_INPUT DATA_.
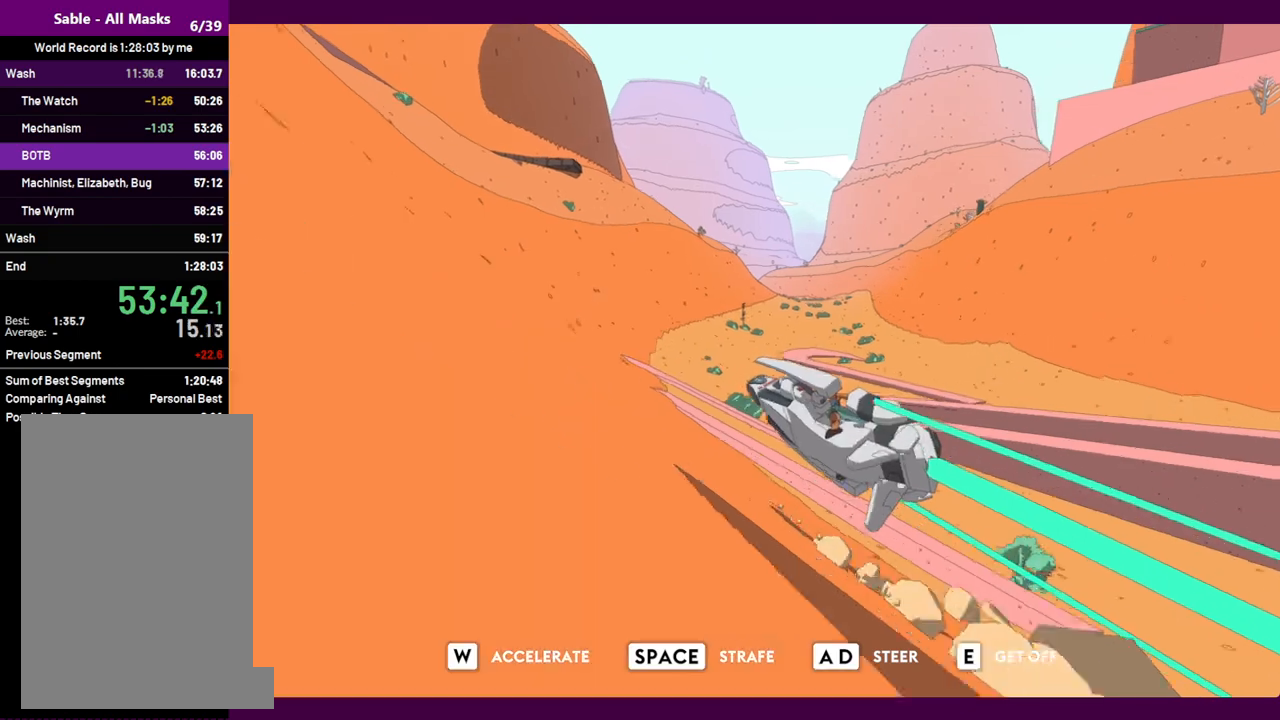
{"keys": ["d"], "mouse": [], "events": [[134, "d", "down"], [500, "w", "up"]]}
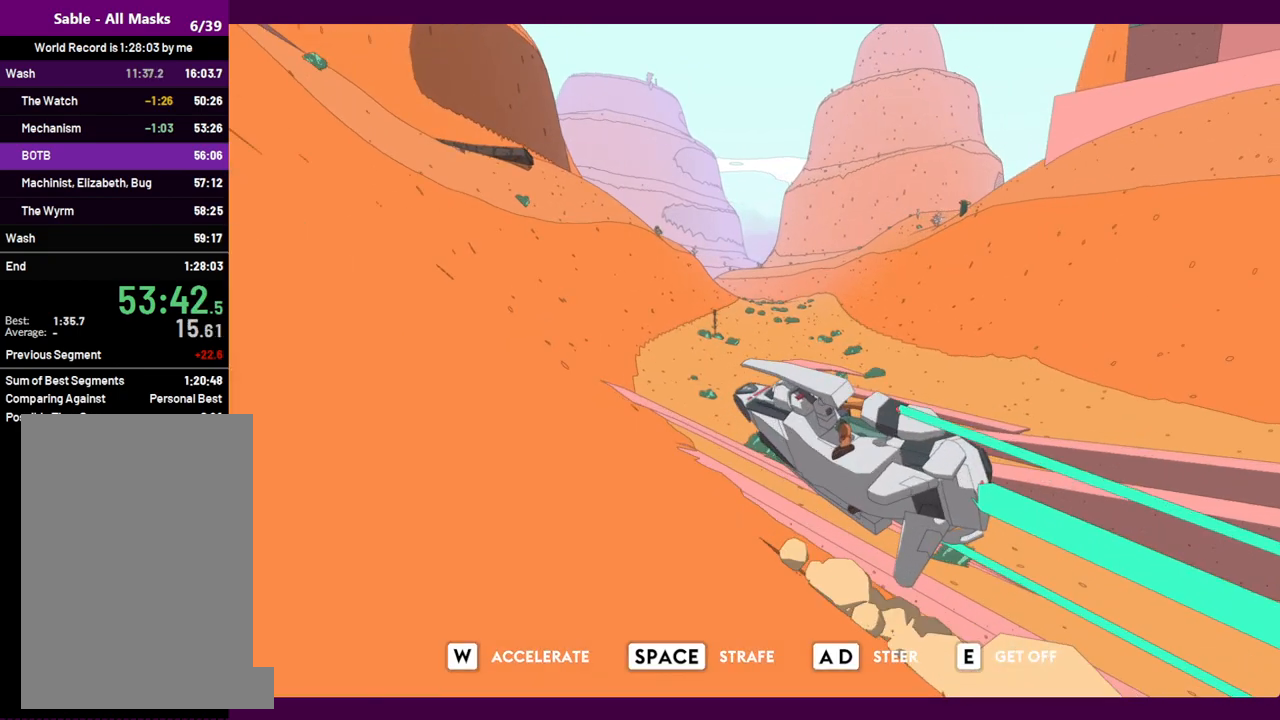
{"keys": ["d"], "mouse": [], "events": []}
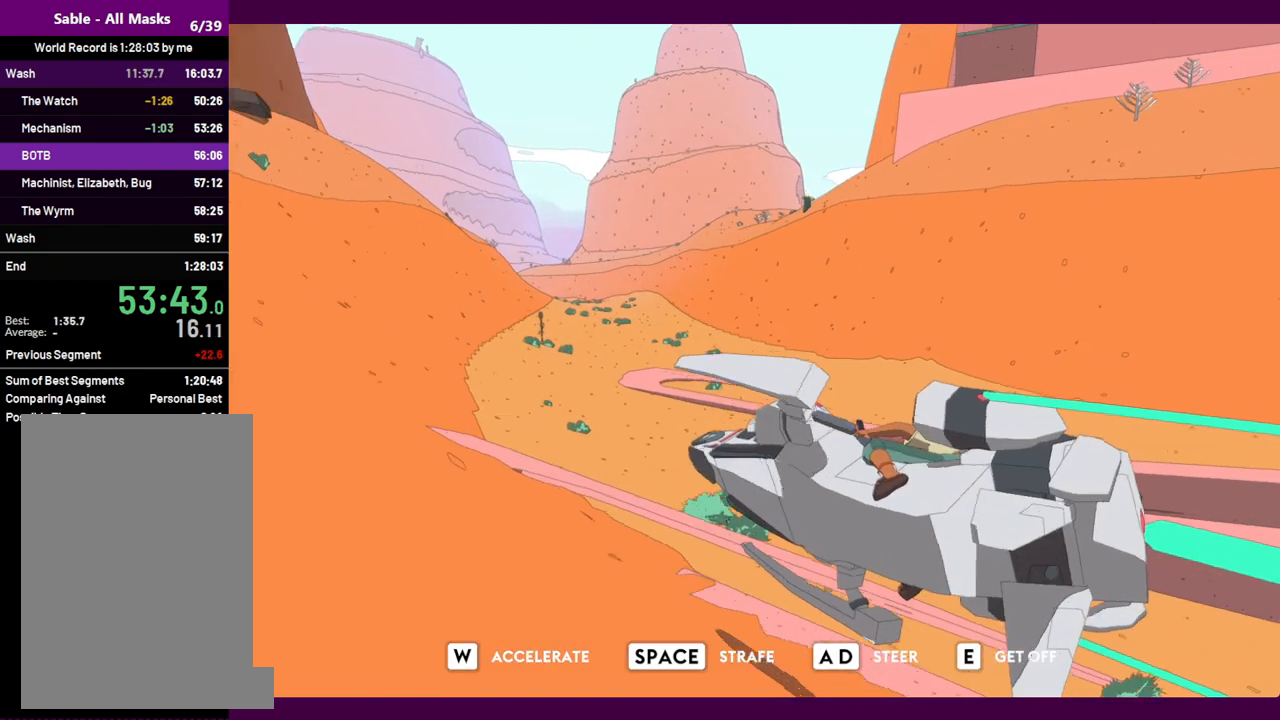
{"keys": ["w"], "mouse": [], "events": [[117, "w", "down"], [250, "d", "up"]]}
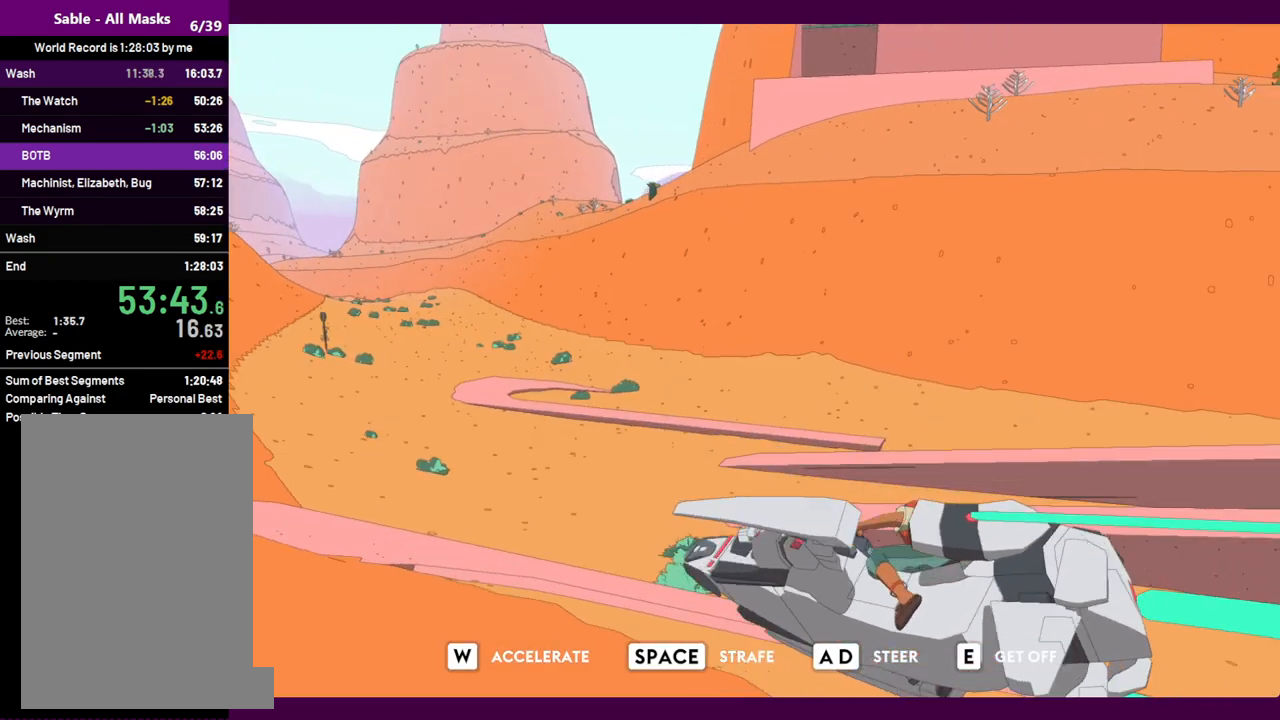
{"keys": ["d"], "mouse": [], "events": [[67, "d", "down"], [267, "w", "up"]]}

_EXERCISE DETAILS_.
All of the data is to be transcribed exactly, with images omitted.

_TASK RESPONSE_.
{"keys": ["d"], "mouse": [], "events": [[134, "d", "down"], [500, "w", "up"]]}
{"keys": ["d"], "mouse": [], "events": []}
{"keys": ["w"], "mouse": [], "events": [[117, "w", "down"], [250, "d", "up"]]}
{"keys": ["d"], "mouse": [], "events": [[67, "d", "down"], [267, "w", "up"]]}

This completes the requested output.